I want to put a front grill on my se-l or replace the front piece with mesh. But as you know the 99 se-l dosnth ave a stock grill it has that small front panel that has the nissan emblem on it. How would I put mesh in place with this and how would I remove it?


----------



## sethwas (Apr 30, 2002)

Hmm,
I would reccomend just getting a grill that you like off a sentra from a Junk Yard. Scorchin200SX has an alternative too.

Seth


----------



## martpro11 (Jan 27, 2003)

I would do that but how I would I replace the 99 se-l front with a grill. Cause the 99 se-l front lights are chaped different so they fit around the front panel.


----------



## Ninety-Nine SE-L (May 5, 2002)

a 98 grille would fit on with no modification. Just pop the old one off (5 mounting points) and pop te new one on. Because of the odd-shaped headlights, it will look a little strange. I've seen a 98 200sx with the 98 sentra grille on it at my school.
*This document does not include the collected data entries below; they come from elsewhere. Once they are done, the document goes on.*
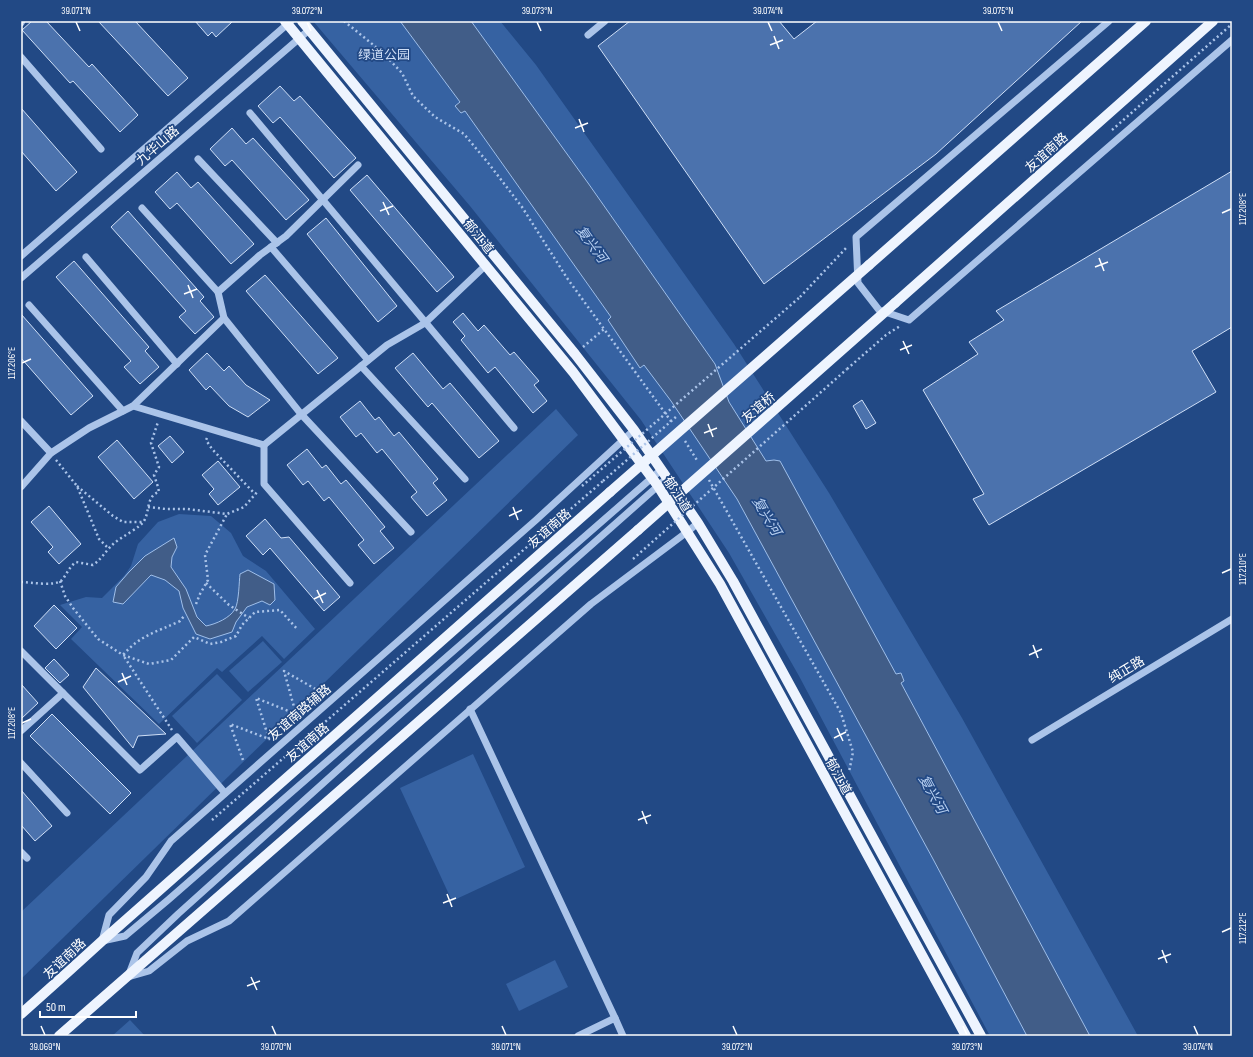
<svg xmlns="http://www.w3.org/2000/svg" width="1253" height="1057" viewBox="0 0 1253 1057" font-family="'Sofia Sans Condensed','Noto Sans SC',sans-serif">
	<style>
		.green { fill: #3662a2 }
		.water { fill: #415d88; stroke: #9fbfea }
		.building { fill: #4b72ad; stroke: #cfdff7 }
		.lines { fill: none; stroke-linecap: round; stroke-linejoin: round }
		.path { stroke: #abc4e9; stroke-width: 2.5; stroke-dasharray: 2 3; stroke-linecap: butt }
		.minor { stroke: #abc4e9; stroke-width: 7 }
		.major { stroke: #eef4fe; stroke-width: 10 }
		.path-bridge { stroke: #abc4e9; stroke-width: 2.5; stroke-dasharray: 2 3; stroke-linecap: butt }
		.major-bridge { stroke: #eef4fe; stroke-width: 10 }
		.ticks { fill: none; stroke: #fff; stroke-width: 1.5 }
		.labels { text-anchor: middle; stroke-width: 3.5; stroke-linejoin: round; paint-order: stroke }
		.park-label { font-size: 13px; fill: #cfdff7; stroke: #224985 }
		.street-label { font-size: 13px; fill: #fff; stroke: #224985 }
		.water-label { font-size: 14px; font-style: italic; fill: #b7cff0; stroke: #224985 }
		.neatline { fill: none; stroke: #fff; stroke-width: 1.5 }
		.ticks-label { font-size: 10px; text-anchor: middle; fill: #fff }
	</style>
	<rect width="100%" height="100%" fill="#224985"/>
	<g class="green">
		<path d="M313,21H400L460,102L461,113L465,111L611,317L608,320L640,368L644,365L671,401L737,499L933,859L1027,1036H990L799,676L729,553L641,420L470,206Z"/>
		<path d="M471,21H500L536,65L734,344L829,493L962,718L1138,1036H1090L901,683L900,673L896,675L774,460L766,462L729,402L715,364L588,183Z"/>
		<path d="M556,409L578,435L21,979V912Z"/>
		<path d="M179,514L211,516L231,533L243,556L266,571L315,629L284,659L262,636L222,672L217,668L159,724L71,639L82,627L60,605L86,597L102,598L124,576L131,566L138,544L158,522Z"/>
		<path d="M263,641L282,662L248,692L229,671Z"/>
		<path d="M217,674L242,700L197,743L172,716Z"/>
		<path d="M473,754L525,867L452,901L400,788Z"/>
		<path d="M555,960L568,987L519,1011L506,984Z"/>
		<path d="M130,1020L145,1036H112Z"/>
	</g>
	<g class="water">
		<path d="M400,21H471L588,183L715,364L729,402L766,461L774,460L780,461L896,674L901,673L904,681L901,683L1090,1036H1027L933,859L737,499L671,401L644,365L640,368L608,320L611,317L465,111L461,113L455,106L460,102Z"/>
		<path d="M174,538L177,547L172,557L171,567L186,589L197,617L206,626C216,624 230,618 235,609C239,602 239,582 240,574L248,570L274,584L275,600L270,605L262,601L247,607L236,622L232,632L210,639L196,634L183,608L179,591L165,580L151,575L123,604L113,602L116,587L129,572L145,556Z"/>
	</g>
	<g class="building">
		<path d="M32,21H46L89,67L92,64L138,115L120,132L73,81L70,83L22,30Z"/>
		<path d="M98,21H135L188,78L168,96Z"/>
		<path d="M195,21H233L216,37L212,32L208,36Z"/>
		<path d="M630,21H779L794,39L817,21H1082L936,154L764,284L598,46Z"/>
		<path d="M280,86L294,101L300,96L356,158L334,178L280,117L273,123L258,106Z"/>
		<path d="M21,108L77,172L56,191L21,151Z"/>
		<path d="M232,128L246,144L253,138L309,200L286,220L232,160L225,166L210,149Z"/>
		<path d="M1232,171V327L1192,351L1216,392L989,525L973,499L984,494L923,390L978,354L969,342L1004,320L996,311Z"/>
		<path d="M177,172L191,188L198,182L254,244L231,264L177,203L170,209L155,192Z"/>
		<path d="M367,175L454,277L437,292L350,190Z"/>
		<path d="M128,211L204,297L200,301L214,317L195,334L179,317L186,311L111,227Z"/>
		<path d="M326,218L397,306L378,322L307,234Z"/>
		<path d="M74,261L149,347L145,351L159,367L140,384L124,367L131,361L56,277Z"/>
		<path d="M265,275L338,358L318,374L246,291Z"/>
		<path d="M463,313L478,331L484,325L510,355L514,352L539,381L534,385L547,401L533,413L495,367L488,373L461,340L465,336L453,322Z"/>
		<path d="M21,314L93,396L71,415L21,358Z"/>
		<path d="M207,353L224,371L229,366L246,385L270,400L248,417L229,406L210,386L206,390L189,370Z"/>
		<path d="M413,353L443,389L450,383L499,441L479,458L432,403L428,407L395,368Z"/>
		<path d="M862,400L876,423L866,429L853,406Z"/>
		<path d="M360,401L375,420L379,417L394,436L399,432L438,479L433,483L447,500L427,516L411,497L417,492L382,449L377,453L361,433L356,437L340,417Z"/>
		<path d="M170,436L184,452L172,463L158,446Z"/>
		<path d="M117,440L153,482L134,499L98,457Z"/>
		<path d="M307,449L322,468L326,465L341,484L346,480L385,527L380,531L394,548L374,564L358,545L364,540L329,497L324,501L308,481L303,485L287,465Z"/>
		<path d="M218,461L240,487L218,505L209,494L214,489L202,475Z"/>
		<path d="M49,506L81,544L59,564L48,552L53,547L31,522Z"/>
		<path d="M265,519L281,538L289,537L340,597L324,611L270,548L263,555L246,536Z"/>
		<path d="M54,605L77,628L56,649L34,626Z"/>
		<path d="M54,659L69,675L60,683L45,668Z"/>
		<path d="M96,668L166,734L138,736L133,748L83,687Z"/>
		<path d="M21,684L38,703L21,719Z"/>
		<path d="M52,714L131,793L110,814L30,736Z"/>
		<path d="M21,790L52,826L35,841L21,825Z"/>
	</g>
	<g class="lines">
		<g class="path">
			<path d="M344,21L382,52L402,73L413,96L435,117L464,134L489,164L522,207L567,278L604,329"/>
			<path d="M1112,130L1232,24"/>
			<path d="M800,297L847,247"/>
			<path d="M583,347L604,329L673,424"/>
			<path d="M847,369L886,335L900,326"/>
			<path d="M207,438L206,440L212,449L255,494"/>
			<path d="M685,441L698,462"/>
			<path d="M56,460L77,486L99,539L108,548"/>
			<path d="M709,480L841,713L853,752L849,772"/>
			<path d="M77,486L113,516L123,522H142"/>
			<path d="M148,507L166,509H187L227,514L244,507L258,491"/>
			<path d="M60,581L65,596L73,608L98,639L123,655L149,664L171,660L194,637L210,644L221,642L236,636L242,625L255,612L280,610L298,630"/>
			<path d="M21,582C31,582 55,587 62,580C67,574 69,567 76,562L93,565C104,557 107,548 117,541C122,537 142,526 144,521C150,511 146,496 159,492L158,487L154,475L159,467L151,443L158,422"/>
			<path d="M206,583L229,605L249,618"/>
			<path d="M196,604L200,594L208,580L205,555L227,514"/>
			<path d="M172,730L123,655C140,635 157,632 180,621L184,616"/>
			<path d="M243,760L230,724L269,739L256,698L296,714L284,671L319,691"/>
			<path d="M212,820L603,481"/>
		</g>
		<g class="minor">
			<path d="M1109,21L856,237L858,283L879,310L909,320L1232,40"/>
			<path d="M21,23L22,21"/>
			<path d="M588,35L605,21"/>
			<path d="M21,57L101,149"/>
			<path d="M250,113L514,428"/>
			<path d="M198,159L277,243"/>
			<path d="M142,208L218,292"/>
			<path d="M271,247L368,360"/>
			<path d="M21,256L291,21"/>
			<path d="M86,257L177,364"/>
			<path d="M21,278L309,30"/>
			<path d="M29,305L123,411"/>
			<path d="M224,318L301,414L411,532"/>
			<path d="M361,366L465,479"/>
			<path d="M133,406L264,445L387,345L425,323L486,265"/>
			<path d="M21,421L51,453"/>
			<path d="M634,430L536,520L171,841L146,877L109,915L102,941L125,936L168,900L662,469"/>
			<path d="M264,445V484L350,583"/>
			<path d="M21,487L51,453L89,428L133,406L224,318L218,292L260,255L286,236L358,165"/>
			<path d="M21,651L140,770L177,737L225,793"/>
			<path d="M470,709L615,1018"/>
			<path d="M21,731L63,693"/>
			<path d="M1032,740L1232,619"/>
			<path d="M21,763L67,813"/>
			<path d="M21,852L27,858"/>
			<path d="M129,974L137,953L178,914L360,750L667,478"/>
			<path d="M128,977L149,971L187,941L229,921L591,604L687,532L698,523"/>
			<path d="M578,1036L615,1018L623,1036"/>
		</g>
		<g class="major">
			<path d="M285,21L573,372L658,486L720,584L966,1036"/>
			<path d="M302,21L575,354L634,430L698,523L733,581L981,1036"/>
			<path d="M869,265L1146,21"/>
			<path d="M895,303L1213,21"/>
			<path d="M21,1014L69,971L102,941L610,492"/>
			<path d="M59,1036L638,530"/>
		</g>
		<g class="path-bridge">
			<path d="M603,481L677,416"/>
			<path d="M582,486L800,297"/>
			<path d="M633,559L847,369"/>
		</g>
		<g class="major-bridge">
			<path d="M610,492L869,265"/>
			<path d="M638,530L895,303"/>
		</g>
	</g>
	<path class="ticks" d="M76,22L80,31M307,22L311,31M537,22L541,31M768,22L772,31M998,22L1002,31M774,36L779,49M770,45L783,40M579,119L584,132M575,128L588,123M383,202L389,215M380,211L393,206M1222,213L1231,209M1099,258L1104,271M1095,267L1108,262M188,285L193,298M184,294L197,289M903,341L909,354M900,350L912,345M22,363L31,359M708,424L713,437M704,433L717,428M513,507L518,520M509,516L522,510M1222,573L1231,569M317,590L323,603M314,599L326,593M1033,645L1038,658M1029,655L1042,649M122,673L127,685M118,682L131,676M22,723L31,719M837,728L843,741M834,738L846,732M642,811L647,824M638,820L651,815M447,894L452,907M443,903L456,898M1222,932L1231,928M1162,950L1167,963M1158,959L1171,954M251,977L257,990M247,986L260,981M41,1026L45,1035M272,1026L276,1035M502,1026L506,1035M733,1026L737,1035M963,1026L967,1035M1194,1026L1198,1035"/>
	<g class="labels">
		<g class="park-label">
			<text x="384" y="59">绿道公园</text>
		</g>
		<g class="street-label">
			<text transform="translate(157 145) rotate(-41)" y="5">九华山路</text>
			<text transform="translate(1046 152) rotate(-42)" y="5">友谊南路</text>
			<text transform="translate(479 236) rotate(51)" y="5">郁江道</text>
			<text transform="translate(758 407) rotate(-41)" y="5">友谊桥</text>
			<text transform="translate(678 494) rotate(57)" y="5">郁江道</text>
			<text transform="translate(549 528) rotate(-41)" y="5">友谊南路</text>
			<text transform="translate(1126 669) rotate(-31)" y="5">纯正路</text>
			<text transform="translate(299 712) rotate(-41)" y="5">友谊南路辅路</text>
			<text transform="translate(307 742) rotate(-41)" y="5">友谊南路</text>
			<text transform="translate(839 776) rotate(61)" y="5">郁江道</text>
			<text transform="translate(64 958) rotate(-43)" y="5">友谊南路</text>
		</g>
		<g class="water-label">
			<text transform="translate(592 244) rotate(54)" y="5">复兴河</text>
			<text transform="translate(767 516) rotate(59)" y="5">复兴河</text>
			<text transform="translate(933 794) rotate(61)" y="5">复兴河</text>
		</g>
	</g>
	<rect width="1253" height="1057" fill="none" stroke="#224985" stroke-width="44"/>
	<path d="M40 1011v6h96v-6" fill="none" stroke="#ffffff" stroke-width="2"/>
	<text x="46" y="1011" font-size="12" fill="#ffffff" stroke="#224985" stroke-width="3" paint-order="stroke">50 m</text>
	<rect x="22" y="22" width="1209" height="1013" class="neatline"/>
	<g class="ticks-label">
		<text x="76" y="14">39.071°N</text>
		<text x="307" y="14">39.072°N</text>
		<text x="537" y="14">39.073°N</text>
		<text x="768" y="14">39.074°N</text>
		<text x="998" y="14">39.075°N</text>
		<text transform="translate(1242 209) rotate(-90)" y="4">117.208°E</text>
		<text transform="translate(11 363) rotate(-90)" y="4">117.206°E</text>
		<text transform="translate(1242 569) rotate(-90)" y="4">117.210°E</text>
		<text transform="translate(11 723) rotate(-90)" y="4">117.208°E</text>
		<text transform="translate(1242 928) rotate(-90)" y="4">117.212°E</text>
		<text x="45" y="1050">39.069°N</text>
		<text x="276" y="1050">39.070°N</text>
		<text x="506" y="1050">39.071°N</text>
		<text x="737" y="1050">39.072°N</text>
		<text x="967" y="1050">39.073°N</text>
		<text x="1198" y="1050">39.074°N</text>
	</g>
</svg>
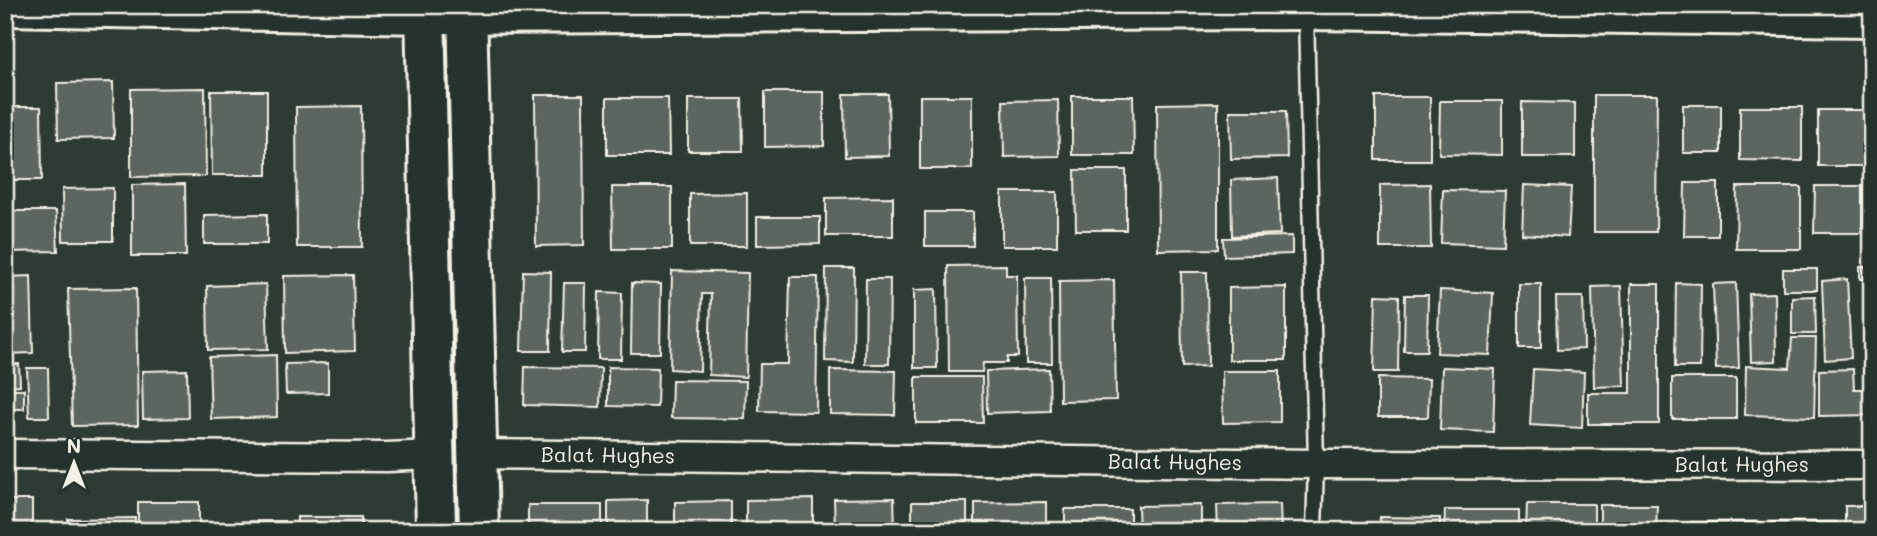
<svg xmlns="http://www.w3.org/2000/svg" width="1877" height="536" font-family="Mali,sans-serif">
<rect width="100%" height="100%" fill="#2e3b34"/>
<filter id="ink" filterUnits="userSpaceOnUse"><feTurbulence type="fractalNoise" baseFrequency=".0143" numOctaves="2"/><feDisplacementMap in="SourceGraphic" scale="14" xChannelSelector="R" yChannelSelector="G"/><feConvolveMatrix kernelMatrix="1 2 1 2 8 2 1 2 1" color-interpolation-filters="sRGB"/></filter>
<g filter="url(#ink)">
<path fill="#5c655e" stroke="#f4f1e8" stroke-width="2" d="M113 82 114 138 58 139 57 83Z
M205 88 206 176 131 177V89Z
M211 91H267V175H212Z
M765 92H824V146L765 147Z
M844 94H888L889 156 845 157Z
M535 95H583L584 245 536 246Z
M1594 95H1657L1656 232H1594Z
M920 96H972V169H920Z
M1072 96H1133L1134 155H1072Z
M1376 97H1430V160H1376Z
M607 98H668L669 155H607Z
M688 99H742L743 151H688Z
M1058 100 1059 156 1004 157 1003 101Z
M1440 101H1502V155L1439 154Z
M1522 102 1575 103V157H1522Z
M1218 103V249L1158 250 1157 104Z
M1683 105H1721V153H1683Z
M361 106 362 247H297L296 107Z
M5 107H41L42 180H5Z
M1740 107H1802V161L1740 160Z
M1818 110H1872V166H1818Z
M1230 111H1286L1287 158 1231 159Z
M1075 170H1126V230H1076Z
M1278 178 1280 234 1232 236 1231 180Z
M1685 183H1718V236H1684Z
M185 184 186 256H132V185Z
M1430 184 1431 248H1380V185Z
M1524 185 1571 187 1568 237 1522 234Z
M1815 186H1862V233H1814Z
M612 187H672V249H613Z
M1737 187H1801V249H1736Z
M113 188V241H63L62 189Z
M1443 190 1505 191 1503 245 1441 243Z
M1002 192H1057V246H1002Z
M747 193V246H690V194Z
M893 197V236H826V198Z
M5 211H56L58 251 5 252Z
M925 212H973V246H925Z
M267 214V244H204V215Z
M757 217H820V244L757 245Z
M1292 236V254L1224 256 1223 238Z
M1006 265V275H1017L1018 357H1007V363H983L982 372H949L948 266Z
M1860 267H1872V279H1860Z
M826 268H854L853 362 825 361Z
M1783 269H1817V290H1783Z
M523 271 551 272 550 351H521Z
M672 271 748 273 746 377 709 375 711 294H702L700 371 670 369Z
M1181 272H1207L1208 366 1182 367Z
M353 275 355 351 285 353 284 276Z
M31 276 33 353 5 354V277Z
M790 277H818L816 412 759 411 760 364H788Z
M1025 278H1051L1052 363H1026Z
M866 279H890L889 364H865Z
M1847 279 1851 358 1825 360 1822 281Z
M1114 280 1116 400 1060 401 1059 281Z
M564 283H586L585 352H562Z
M632 283 661 284 660 353H631Z
M1676 283 1701 284 1700 367H1675Z
M1736 283 1739 368 1716 369 1713 284Z
M266 284 268 349 208 350 207 286Z
M1519 284H1541V348H1519Z
M1631 284H1659V424H1588V393H1631Z
M1621 286 1624 386 1594 387 1592 287Z
M1286 287V360H1229V288Z
M136 288 138 425 72 426 68 289Z
M936 289 937 368H914V290Z
M1440 290 1493 293 1490 355 1437 353Z
M599 292 622 293 621 359H598Z
M1775 293 1776 361 1751 362 1749 294Z
M1376 295 1399 296 1398 372H1374Z
M1405 295H1428L1427 351H1404Z
M1815 296 1816 334H1792V297Z
M1556 297H1583L1584 349 1557 350Z
M1792 338H1816L1814 417 1745 415 1746 366 1790 368Z
M1866 352H1872V415L1819 416V370L1853 369 1854 389H1866Z
M276 355 277 417 211 419 209 357Z
M328 363V393L286 394 285 364Z
M19 364 20 385 5 386V365Z
M525 367 601 368 600 407 524 405Z
M608 367 658 368 657 407 608 406Z
M1442 367 1495 369 1493 432 1440 430Z
M27 368H48L49 417H29Z
M1049 369 1050 411 987 413 986 371Z
M1533 369 1584 372 1582 428 1530 425Z
M187 370 188 418 143 419 142 371Z
M830 370 896 371 895 415 830 414Z
M1222 371H1280V422L1223 423Z
M916 377H982L983 423H916Z
M1378 378 1429 379 1428 417H1378Z
M1672 378H1736V419H1672Z
M672 380 746 381 745 419 671 418Z
M5 389H24V409H5Z
M894 498 895 528H835L834 499Z
M813 499V531H746V500Z
M5 500H32V531H5Z
M647 500V531H608V501Z
M731 501V531H675V502Z
M138 502H199V531H138Z
M912 502H967V524L912 525Z
M1046 502V531H975V503Z
M1280 504 1281 531H1218L1217 505Z
M1527 504H1594V531H1526Z
M528 505H602V531H528Z
M1201 505V531H1139L1138 506Z
M1600 505H1657L1656 531H1600Z
M1845 506H1872V531H1845Z
M1065 509H1130V531H1065Z
M1445 510H1519V531H1444Z
M297 517H361V531H297Z
M1380 517 1440 518V531H1379Z
M135 518V531H69L68 519Z
M284 521V531H217V522Z
M1691 522H1760V531H1691Z
M1771 522H1837V531H1771Z"/>
<g fill="none" stroke-linecap="round" stroke-linejoin="round">
<g stroke="#f4f1e8" stroke-width="19">
<path id="lane" d="M1306 11 1316 464 1314 531"/>
</g>
<g stroke="#f4f1e8" stroke-width="33">
<g id="street">
<path d="M5 454 387 457 434 455"/>
<path id="s1" d="M477 454 1316 464 1872 465"/>
</g>
</g>
<g stroke="#f4f1e8" stroke-width="44">
<path id="secondary" d="M425 5 436 531
M467 5 479 531
M5 6 425 14 1306 10 1872 17"/>
</g>
<use href="#lane" stroke="#26332d" stroke-width="14"/>
<use href="#street" stroke="#26332d" stroke-width="28"/>
<use href="#secondary" stroke="#26332d" stroke-width="38"/>
</g>
</g>
<g text-anchor="middle" stroke-width="7" stroke-linejoin="round" paint-order="stroke">
<g font-size="21" fill="#f4f1e8" stroke="#26332d">
<text dy="7" stroke="none"><textPath href="#s1" startOffset="131">Balat Hughes</textPath></text>
<text dy="7" stroke="none"><textPath href="#s1" startOffset="698">Balat Hughes</textPath></text>
<text dy="7" stroke="none"><textPath href="#s1" startOffset="1265">Balat Hughes</textPath></text>
</g>
</g>
<rect width="1877" height="536" fill="none" stroke="#26332d" stroke-width="28"/>
<rect x="14" y="14" width="1849" height="508" fill="none" stroke="#f4f1e8" stroke-width="2.5" filter="url(#ink)"/>
<g transform="translate(74 463)" stroke="#26332d" stroke-width="5" paint-order="stroke">
<path d="M0-5L12 26L0 18L-12 26Z" fill="#f4f1e8"/>
<text y="-10" font-size="19" font-weight="bold" text-anchor="middle" fill="#f4f1e8">N</text>
</g>
</svg>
I admit that I like the 98 sentra grille the best, but I didn't really feel it flow when I saw it next to those headlights.


----------



## sethwas (Apr 30, 2002)

So,
Just get new headlights then.

Seth


----------



## sr20 805 (Oct 7, 2002)

sethwas said:


> *So,
> Just get new headlights then.
> 
> Seth *


yea, and replace your tail lights......and sell them to me


----------



## LIUSPEED (May 29, 2002)

sethwas said:


> *So,
> Just get new headlights then.
> 
> Seth *



yep.. see i told you martpro11.. i told u jes get new headlights as we discussed earlier on AIM chat.


----------



## whiteb14 (Jul 7, 2002)

*...*



> yea, and replace your tail lights......and sell them to me


...he has the red/orange tails...


----------



## superfro86 (May 15, 2002)

where u get the sunny ex emblems.


----------



## Ninety-Nine SE-L (May 5, 2002)

superfro86 said:


> *where u get the sunny ex emblems. *


 Japan


----------